[YOUR OBJECTIVE]:
I would like every record printed again, exactly as shown.

** RECORDS SHOWN follows **

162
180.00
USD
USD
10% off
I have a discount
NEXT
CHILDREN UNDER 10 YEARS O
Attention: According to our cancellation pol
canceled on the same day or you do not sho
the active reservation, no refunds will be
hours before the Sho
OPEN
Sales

** End of RECORDS SHOWN **

[OUTPUT OF THE TASK]:
162
180.00
USD
USD
10% off
I have a discount
NEXT
CHILDREN UNDER 10 YEARS O
Attention: According to our cancellation pol
canceled on the same day or you do not sho
the active reservation, no refunds will be
hours before the Sho
OPEN
Sales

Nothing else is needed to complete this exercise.